The university has moved one step closer to quantum computing becoming a reality, using machine learning to predict the demise of a quantum bit, thus extending its useful life.
Written by Asha Barbaschow, Contributor

Scientists at the University of Sydney have developed a machine learning technique to predict the demise of quantum computing systems in a bid to keep quantum bits (qubits) from breaking.

According to the university, a significant obstacle in building reliable quantum technologies has been the randomisation of quantum systems by their environments -- known as decoherence -- which effectively destroys the useful quantum character.

Professor Biercuk from the University of Sydney's School of Physics and a chief investigator at the Australian Research Council's Centre of Excellence for Engineered Quantum Systems, said his group had demonstrated it was possible to suppress decoherence in a preventive manner, with the team developing a technique that uses machine learning to predict how the system would disintegrate.

"Much the way the individual components in mobile phones will eventually fail, so too do quantum systems," Biercuk said. "But in quantum technology the lifetime is generally measured in fractions of a second, rather than years."

Biercuk likened the quantum advancement to returning a serve in a game of tennis, noting that a player predicts where the ball will end up based on observations of the airborne ball. He said it is often known where the ball will land as the rules that govern how the ball will move, such as gravity, are regular and known, but if the rules randomly changed while the ball was in the air, it would be next to impossible to predict the future behaviour of that ball.

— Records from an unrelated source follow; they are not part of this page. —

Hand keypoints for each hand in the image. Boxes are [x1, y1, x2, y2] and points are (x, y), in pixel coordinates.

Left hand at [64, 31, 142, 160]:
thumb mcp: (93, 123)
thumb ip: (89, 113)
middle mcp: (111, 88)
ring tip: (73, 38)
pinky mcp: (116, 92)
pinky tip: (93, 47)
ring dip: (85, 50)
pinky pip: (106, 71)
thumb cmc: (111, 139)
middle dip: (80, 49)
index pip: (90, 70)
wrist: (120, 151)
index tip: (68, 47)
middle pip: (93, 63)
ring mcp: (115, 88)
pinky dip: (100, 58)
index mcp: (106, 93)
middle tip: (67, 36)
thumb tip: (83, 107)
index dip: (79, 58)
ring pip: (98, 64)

"And yet this situation is exactly what we had to deal with because the disintegration of quantum systems is random. Moreover, in the quantum realm observation erases quantumness, so our team needed to be able to guess how and when the system would randomly break," Biercuk said.

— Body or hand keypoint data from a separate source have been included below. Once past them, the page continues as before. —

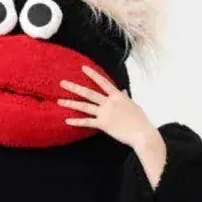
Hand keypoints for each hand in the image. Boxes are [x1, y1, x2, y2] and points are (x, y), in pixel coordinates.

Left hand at [58, 66, 166, 186]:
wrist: (142, 133)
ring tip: (59, 101)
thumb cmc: (140, 120)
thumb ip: (125, 97)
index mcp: (117, 95)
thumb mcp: (133, 105)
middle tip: (62, 83)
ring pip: (84, 106)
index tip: (82, 68)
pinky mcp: (103, 124)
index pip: (102, 82)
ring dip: (70, 103)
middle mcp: (109, 102)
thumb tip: (122, 91)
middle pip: (88, 92)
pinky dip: (76, 122)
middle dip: (74, 87)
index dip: (92, 74)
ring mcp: (105, 112)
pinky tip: (67, 120)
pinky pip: (87, 122)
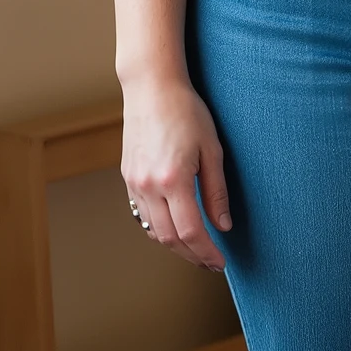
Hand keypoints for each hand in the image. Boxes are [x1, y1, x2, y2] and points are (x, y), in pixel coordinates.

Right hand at [121, 74, 230, 270]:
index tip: (220, 263)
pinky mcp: (128, 177)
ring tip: (196, 250)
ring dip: (175, 246)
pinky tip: (175, 228)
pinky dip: (159, 228)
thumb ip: (216, 191)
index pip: (191, 232)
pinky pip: (142, 214)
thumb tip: (222, 225)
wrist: (151, 87)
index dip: (207, 252)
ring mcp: (135, 183)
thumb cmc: (186, 111)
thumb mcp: (212, 149)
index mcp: (174, 179)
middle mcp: (149, 185)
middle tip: (211, 263)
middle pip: (170, 238)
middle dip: (192, 256)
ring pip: (153, 230)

"We effectively needed to swing at the randomly moving tennis ball while blindfolded."

The university said the team's predictions were remarkably accurate, allowing them to use guesses pre-emptively to compensate for the anticipated changes. It also said that doing this in real time allowed the team to prevent the disintegration of the quantum character, and extended the useful lifetime of the qubits.

The university was awarded a slice of a multimillion dollar research grant from the United States Office of the Director of National Intelligence to advance its research in quantum computing last May.

At the time, it was said the undisclosed funding chunk would be injected into the Quantum Control Laboratory, which is led out of the university's AU$150 million Sydney Nanoscience Hub.

A team of researchers out of the University of New South Wales (UNSW), led by professor Michelle Simmons, is currently racing to build the world's first quantum computer in silicon.

Well on their way to achieving their goal, UNSW's engineers already unlocked the key to enabling quantum computer coding in silicon, announcing in late 2015 the team had the capability to write and manipulate a quantum version of computer code using two qubits in a silicon microchip.

According to UNSW, in achieving this breakthrough the team has removed lingering doubts that such operations can be made reliably enough to allow powerful quantum computers to become a reality.

The breakthrough followed on from an announcement made a month prior when another team of engineers from the university built a quantum logic gate in silicon, which made calculations between two qubits of information possible.

Engineers at UNSW then announced recently they had created a new qubit which remains in a stable superposition for 10 times longer than previously achieved, expanding the time during which calculations could be performed in a future silicon quantum computer.

Physicists at the Australian National University successfully completed an experiment to stop light in September, a critical step in developing future quantum computers, and in December the University of Technology launched its new Centre for Quantum Software and Information, dedicated to the development of the software and information processing infrastructure required to run applications at quantum scale.